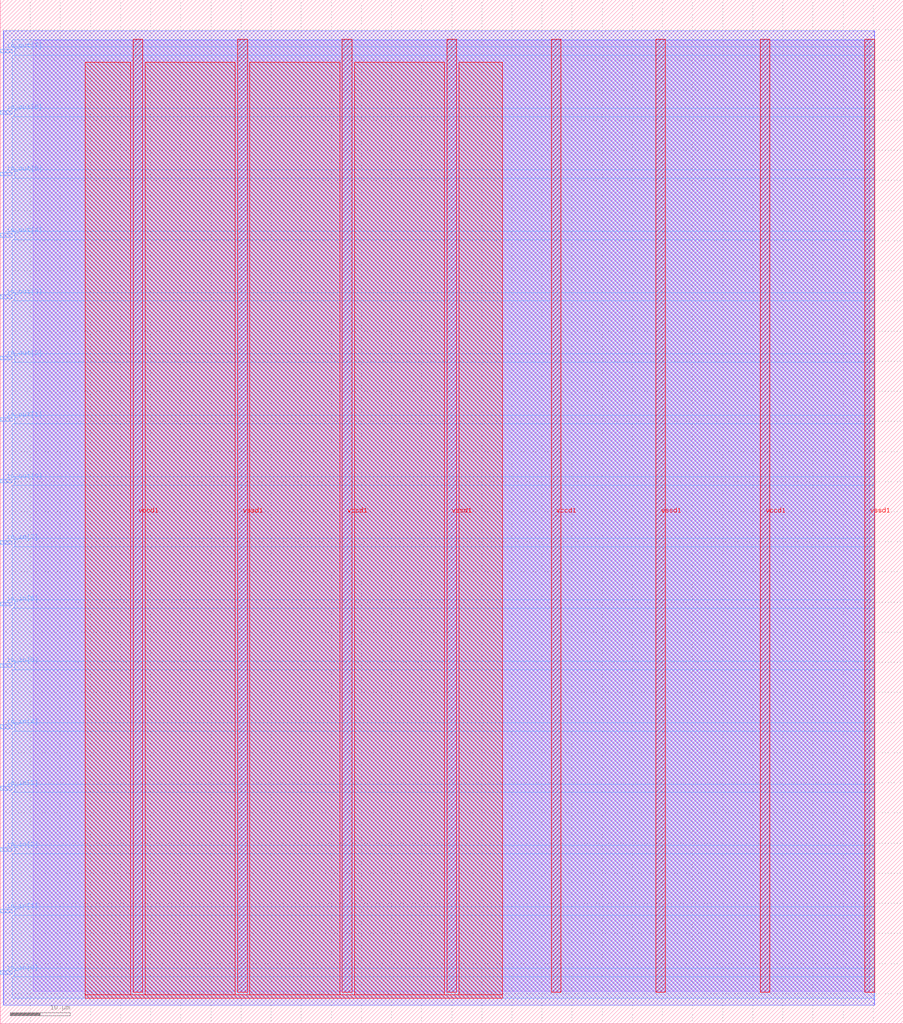
<source format=lef>
VERSION 5.7 ;
  NOWIREEXTENSIONATPIN ON ;
  DIVIDERCHAR "/" ;
  BUSBITCHARS "[]" ;
MACRO zymason_tinytop
  CLASS BLOCK ;
  FOREIGN zymason_tinytop ;
  ORIGIN 0.000 0.000 ;
  SIZE 150.000 BY 170.000 ;
  PIN io_in[0]
    DIRECTION INPUT ;
    USE SIGNAL ;
    PORT
      LAYER met3 ;
        RECT 0.000 8.200 2.000 8.800 ;
    END
  END io_in[0]
  PIN io_in[1]
    DIRECTION INPUT ;
    USE SIGNAL ;
    PORT
      LAYER met3 ;
        RECT 0.000 18.400 2.000 19.000 ;
    END
  END io_in[1]
  PIN io_in[2]
    DIRECTION INPUT ;
    USE SIGNAL ;
    PORT
      LAYER met3 ;
        RECT 0.000 28.600 2.000 29.200 ;
    END
  END io_in[2]
  PIN io_in[3]
    DIRECTION INPUT ;
    USE SIGNAL ;
    PORT
      LAYER met3 ;
        RECT 0.000 38.800 2.000 39.400 ;
    END
  END io_in[3]
  PIN io_in[4]
    DIRECTION INPUT ;
    USE SIGNAL ;
    PORT
      LAYER met3 ;
        RECT 0.000 49.000 2.000 49.600 ;
    END
  END io_in[4]
  PIN io_in[5]
    DIRECTION INPUT ;
    USE SIGNAL ;
    PORT
      LAYER met3 ;
        RECT 0.000 59.200 2.000 59.800 ;
    END
  END io_in[5]
  PIN io_in[6]
    DIRECTION INPUT ;
    USE SIGNAL ;
    PORT
      LAYER met3 ;
        RECT 0.000 69.400 2.000 70.000 ;
    END
  END io_in[6]
  PIN io_in[7]
    DIRECTION INPUT ;
    USE SIGNAL ;
    PORT
      LAYER met3 ;
        RECT 0.000 79.600 2.000 80.200 ;
    END
  END io_in[7]
  PIN io_out[0]
    DIRECTION OUTPUT TRISTATE ;
    USE SIGNAL ;
    PORT
      LAYER met3 ;
        RECT 0.000 89.800 2.000 90.400 ;
    END
  END io_out[0]
  PIN io_out[1]
    DIRECTION OUTPUT TRISTATE ;
    USE SIGNAL ;
    PORT
      LAYER met3 ;
        RECT 0.000 100.000 2.000 100.600 ;
    END
  END io_out[1]
  PIN io_out[2]
    DIRECTION OUTPUT TRISTATE ;
    USE SIGNAL ;
    PORT
      LAYER met3 ;
        RECT 0.000 110.200 2.000 110.800 ;
    END
  END io_out[2]
  PIN io_out[3]
    DIRECTION OUTPUT TRISTATE ;
    USE SIGNAL ;
    PORT
      LAYER met3 ;
        RECT 0.000 120.400 2.000 121.000 ;
    END
  END io_out[3]
  PIN io_out[4]
    DIRECTION OUTPUT TRISTATE ;
    USE SIGNAL ;
    PORT
      LAYER met3 ;
        RECT 0.000 130.600 2.000 131.200 ;
    END
  END io_out[4]
  PIN io_out[5]
    DIRECTION OUTPUT TRISTATE ;
    USE SIGNAL ;
    PORT
      LAYER met3 ;
        RECT 0.000 140.800 2.000 141.400 ;
    END
  END io_out[5]
  PIN io_out[6]
    DIRECTION OUTPUT TRISTATE ;
    USE SIGNAL ;
    PORT
      LAYER met3 ;
        RECT 0.000 151.000 2.000 151.600 ;
    END
  END io_out[6]
  PIN io_out[7]
    DIRECTION OUTPUT TRISTATE ;
    USE SIGNAL ;
    PORT
      LAYER met3 ;
        RECT 0.000 161.200 2.000 161.800 ;
    END
  END io_out[7]
  PIN vccd1
    DIRECTION INOUT ;
    USE POWER ;
    PORT
      LAYER met4 ;
        RECT 22.085 5.200 23.685 163.440 ;
    END
    PORT
      LAYER met4 ;
        RECT 56.815 5.200 58.415 163.440 ;
    END
    PORT
      LAYER met4 ;
        RECT 91.545 5.200 93.145 163.440 ;
    END
    PORT
      LAYER met4 ;
        RECT 126.275 5.200 127.875 163.440 ;
    END
  END vccd1
  PIN vssd1
    DIRECTION INOUT ;
    USE GROUND ;
    PORT
      LAYER met4 ;
        RECT 39.450 5.200 41.050 163.440 ;
    END
    PORT
      LAYER met4 ;
        RECT 74.180 5.200 75.780 163.440 ;
    END
    PORT
      LAYER met4 ;
        RECT 108.910 5.200 110.510 163.440 ;
    END
    PORT
      LAYER met4 ;
        RECT 143.640 5.200 145.240 163.440 ;
    END
  END vssd1
  OBS
      LAYER li1 ;
        RECT 5.520 5.355 144.440 163.285 ;
      LAYER met1 ;
        RECT 0.530 3.100 145.240 164.860 ;
      LAYER met2 ;
        RECT 0.560 3.070 145.210 164.890 ;
      LAYER met3 ;
        RECT 2.000 162.200 145.230 163.365 ;
        RECT 2.400 160.800 145.230 162.200 ;
        RECT 2.000 152.000 145.230 160.800 ;
        RECT 2.400 150.600 145.230 152.000 ;
        RECT 2.000 141.800 145.230 150.600 ;
        RECT 2.400 140.400 145.230 141.800 ;
        RECT 2.000 131.600 145.230 140.400 ;
        RECT 2.400 130.200 145.230 131.600 ;
        RECT 2.000 121.400 145.230 130.200 ;
        RECT 2.400 120.000 145.230 121.400 ;
        RECT 2.000 111.200 145.230 120.000 ;
        RECT 2.400 109.800 145.230 111.200 ;
        RECT 2.000 101.000 145.230 109.800 ;
        RECT 2.400 99.600 145.230 101.000 ;
        RECT 2.000 90.800 145.230 99.600 ;
        RECT 2.400 89.400 145.230 90.800 ;
        RECT 2.000 80.600 145.230 89.400 ;
        RECT 2.400 79.200 145.230 80.600 ;
        RECT 2.000 70.400 145.230 79.200 ;
        RECT 2.400 69.000 145.230 70.400 ;
        RECT 2.000 60.200 145.230 69.000 ;
        RECT 2.400 58.800 145.230 60.200 ;
        RECT 2.000 50.000 145.230 58.800 ;
        RECT 2.400 48.600 145.230 50.000 ;
        RECT 2.000 39.800 145.230 48.600 ;
        RECT 2.400 38.400 145.230 39.800 ;
        RECT 2.000 29.600 145.230 38.400 ;
        RECT 2.400 28.200 145.230 29.600 ;
        RECT 2.000 19.400 145.230 28.200 ;
        RECT 2.400 18.000 145.230 19.400 ;
        RECT 2.000 9.200 145.230 18.000 ;
        RECT 2.400 7.800 145.230 9.200 ;
        RECT 2.000 4.255 145.230 7.800 ;
      LAYER met4 ;
        RECT 14.095 4.800 21.685 159.625 ;
        RECT 24.085 4.800 39.050 159.625 ;
        RECT 41.450 4.800 56.415 159.625 ;
        RECT 58.815 4.800 73.780 159.625 ;
        RECT 76.180 4.800 83.425 159.625 ;
        RECT 14.095 4.255 83.425 4.800 ;
  END
END zymason_tinytop
END LIBRARY


</source>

------------------------------------------------------------------------

Task to carry out: Reproduce the material word for word. Any pictures should be left out of the copy.

Solution to the exercise:
<source format=lef>
VERSION 5.7 ;
  NOWIREEXTENSIONATPIN ON ;
  DIVIDERCHAR "/" ;
  BUSBITCHARS "[]" ;
MACRO zymason_tinytop
  CLASS BLOCK ;
  FOREIGN zymason_tinytop ;
  ORIGIN 0.000 0.000 ;
  SIZE 150.000 BY 170.000 ;
  PIN io_in[0]
    DIRECTION INPUT ;
    USE SIGNAL ;
    PORT
      LAYER met3 ;
        RECT 0.000 8.200 2.000 8.800 ;
    END
  END io_in[0]
  PIN io_in[1]
    DIRECTION INPUT ;
    USE SIGNAL ;
    PORT
      LAYER met3 ;
        RECT 0.000 18.400 2.000 19.000 ;
    END
  END io_in[1]
  PIN io_in[2]
    DIRECTION INPUT ;
    USE SIGNAL ;
    PORT
      LAYER met3 ;
        RECT 0.000 28.600 2.000 29.200 ;
    END
  END io_in[2]
  PIN io_in[3]
    DIRECTION INPUT ;
    USE SIGNAL ;
    PORT
      LAYER met3 ;
        RECT 0.000 38.800 2.000 39.400 ;
    END
  END io_in[3]
  PIN io_in[4]
    DIRECTION INPUT ;
    USE SIGNAL ;
    PORT
      LAYER met3 ;
        RECT 0.000 49.000 2.000 49.600 ;
    END
  END io_in[4]
  PIN io_in[5]
    DIRECTION INPUT ;
    USE SIGNAL ;
    PORT
      LAYER met3 ;
        RECT 0.000 59.200 2.000 59.800 ;
    END
  END io_in[5]
  PIN io_in[6]
    DIRECTION INPUT ;
    USE SIGNAL ;
    PORT
      LAYER met3 ;
        RECT 0.000 69.400 2.000 70.000 ;
    END
  END io_in[6]
  PIN io_in[7]
    DIRECTION INPUT ;
    USE SIGNAL ;
    PORT
      LAYER met3 ;
        RECT 0.000 79.600 2.000 80.200 ;
    END
  END io_in[7]
  PIN io_out[0]
    DIRECTION OUTPUT TRISTATE ;
    USE SIGNAL ;
    PORT
      LAYER met3 ;
        RECT 0.000 89.800 2.000 90.400 ;
    END
  END io_out[0]
  PIN io_out[1]
    DIRECTION OUTPUT TRISTATE ;
    USE SIGNAL ;
    PORT
      LAYER met3 ;
        RECT 0.000 100.000 2.000 100.600 ;
    END
  END io_out[1]
  PIN io_out[2]
    DIRECTION OUTPUT TRISTATE ;
    USE SIGNAL ;
    PORT
      LAYER met3 ;
        RECT 0.000 110.200 2.000 110.800 ;
    END
  END io_out[2]
  PIN io_out[3]
    DIRECTION OUTPUT TRISTATE ;
    USE SIGNAL ;
    PORT
      LAYER met3 ;
        RECT 0.000 120.400 2.000 121.000 ;
    END
  END io_out[3]
  PIN io_out[4]
    DIRECTION OUTPUT TRISTATE ;
    USE SIGNAL ;
    PORT
      LAYER met3 ;
        RECT 0.000 130.600 2.000 131.200 ;
    END
  END io_out[4]
  PIN io_out[5]
    DIRECTION OUTPUT TRISTATE ;
    USE SIGNAL ;
    PORT
      LAYER met3 ;
        RECT 0.000 140.800 2.000 141.400 ;
    END
  END io_out[5]
  PIN io_out[6]
    DIRECTION OUTPUT TRISTATE ;
    USE SIGNAL ;
    PORT
      LAYER met3 ;
        RECT 0.000 151.000 2.000 151.600 ;
    END
  END io_out[6]
  PIN io_out[7]
    DIRECTION OUTPUT TRISTATE ;
    USE SIGNAL ;
    PORT
      LAYER met3 ;
        RECT 0.000 161.200 2.000 161.800 ;
    END
  END io_out[7]
  PIN vccd1
    DIRECTION INOUT ;
    USE POWER ;
    PORT
      LAYER met4 ;
        RECT 22.085 5.200 23.685 163.440 ;
    END
    PORT
      LAYER met4 ;
        RECT 56.815 5.200 58.415 163.440 ;
    END
    PORT
      LAYER met4 ;
        RECT 91.545 5.200 93.145 163.440 ;
    END
    PORT
      LAYER met4 ;
        RECT 126.275 5.200 127.875 163.440 ;
    END
  END vccd1
  PIN vssd1
    DIRECTION INOUT ;
    USE GROUND ;
    PORT
      LAYER met4 ;
        RECT 39.450 5.200 41.050 163.440 ;
    END
    PORT
      LAYER met4 ;
        RECT 74.180 5.200 75.780 163.440 ;
    END
    PORT
      LAYER met4 ;
        RECT 108.910 5.200 110.510 163.440 ;
    END
    PORT
      LAYER met4 ;
        RECT 143.640 5.200 145.240 163.440 ;
    END
  END vssd1
  OBS
      LAYER li1 ;
        RECT 5.520 5.355 144.440 163.285 ;
      LAYER met1 ;
        RECT 0.530 3.100 145.240 164.860 ;
      LAYER met2 ;
        RECT 0.560 3.070 145.210 164.890 ;
      LAYER met3 ;
        RECT 2.000 162.200 145.230 163.365 ;
        RECT 2.400 160.800 145.230 162.200 ;
        RECT 2.000 152.000 145.230 160.800 ;
        RECT 2.400 150.600 145.230 152.000 ;
        RECT 2.000 141.800 145.230 150.600 ;
        RECT 2.400 140.400 145.230 141.800 ;
        RECT 2.000 131.600 145.230 140.400 ;
        RECT 2.400 130.200 145.230 131.600 ;
        RECT 2.000 121.400 145.230 130.200 ;
        RECT 2.400 120.000 145.230 121.400 ;
        RECT 2.000 111.200 145.230 120.000 ;
        RECT 2.400 109.800 145.230 111.200 ;
        RECT 2.000 101.000 145.230 109.800 ;
        RECT 2.400 99.600 145.230 101.000 ;
        RECT 2.000 90.800 145.230 99.600 ;
        RECT 2.400 89.400 145.230 90.800 ;
        RECT 2.000 80.600 145.230 89.400 ;
        RECT 2.400 79.200 145.230 80.600 ;
        RECT 2.000 70.400 145.230 79.200 ;
        RECT 2.400 69.000 145.230 70.400 ;
        RECT 2.000 60.200 145.230 69.000 ;
        RECT 2.400 58.800 145.230 60.200 ;
        RECT 2.000 50.000 145.230 58.800 ;
        RECT 2.400 48.600 145.230 50.000 ;
        RECT 2.000 39.800 145.230 48.600 ;
        RECT 2.400 38.400 145.230 39.800 ;
        RECT 2.000 29.600 145.230 38.400 ;
        RECT 2.400 28.200 145.230 29.600 ;
        RECT 2.000 19.400 145.230 28.200 ;
        RECT 2.400 18.000 145.230 19.400 ;
        RECT 2.000 9.200 145.230 18.000 ;
        RECT 2.400 7.800 145.230 9.200 ;
        RECT 2.000 4.255 145.230 7.800 ;
      LAYER met4 ;
        RECT 14.095 4.800 21.685 159.625 ;
        RECT 24.085 4.800 39.050 159.625 ;
        RECT 41.450 4.800 56.415 159.625 ;
        RECT 58.815 4.800 73.780 159.625 ;
        RECT 76.180 4.800 83.425 159.625 ;
        RECT 14.095 4.255 83.425 4.800 ;
  END
END zymason_tinytop
END LIBRARY


</source>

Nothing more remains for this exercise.